→ Data supplied:

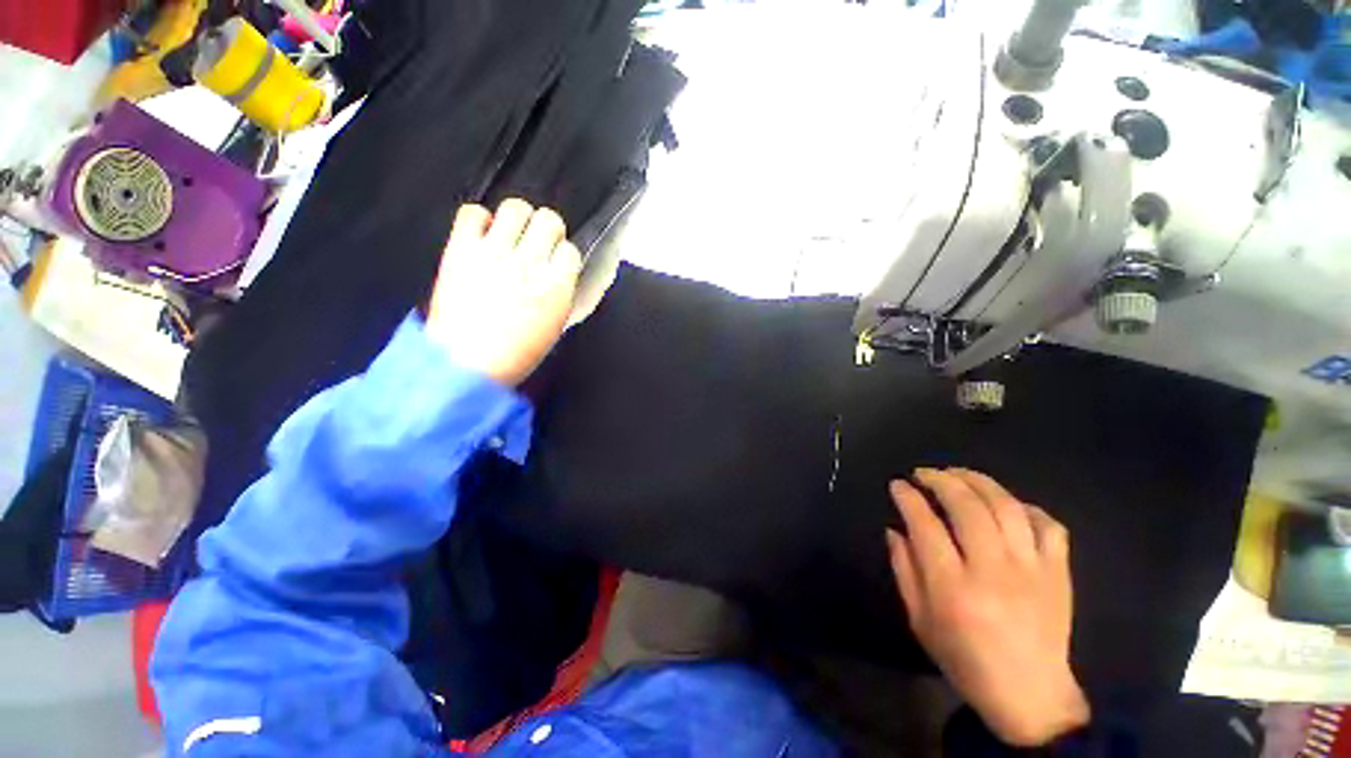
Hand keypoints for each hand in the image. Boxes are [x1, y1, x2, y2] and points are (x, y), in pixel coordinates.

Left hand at [427, 199, 582, 385]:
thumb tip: (558, 273)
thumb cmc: (516, 355)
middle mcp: (529, 263)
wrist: (466, 365)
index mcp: (556, 287)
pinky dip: (479, 219)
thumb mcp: (554, 327)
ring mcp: (494, 253)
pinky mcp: (461, 249)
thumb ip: (561, 294)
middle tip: (536, 243)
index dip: (563, 255)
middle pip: (549, 220)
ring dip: (518, 219)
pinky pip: (472, 213)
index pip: (570, 250)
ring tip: (510, 234)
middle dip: (547, 230)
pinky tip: (482, 235)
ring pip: (515, 207)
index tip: (555, 263)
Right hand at [886, 468, 1089, 746]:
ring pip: (1007, 507)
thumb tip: (894, 529)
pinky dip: (1025, 507)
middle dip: (940, 480)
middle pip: (967, 507)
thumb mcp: (919, 620)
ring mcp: (1032, 570)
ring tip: (957, 475)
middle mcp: (993, 572)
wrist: (1030, 695)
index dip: (908, 497)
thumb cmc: (964, 659)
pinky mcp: (1058, 573)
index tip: (898, 485)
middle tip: (924, 473)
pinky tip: (1006, 505)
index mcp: (953, 588)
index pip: (925, 525)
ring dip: (978, 482)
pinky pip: (1048, 525)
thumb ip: (904, 570)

→ What the task asks: Each line above where the word "ring" occurs should be copied out.

→ Answer to this problem:
ring mcp: (494, 253)
ring dip: (518, 219)
ring tip: (510, 234)
ring pip: (515, 207)
ring pip: (1007, 507)
ring mcp: (1032, 570)
ring tip: (957, 475)
ring dip: (978, 482)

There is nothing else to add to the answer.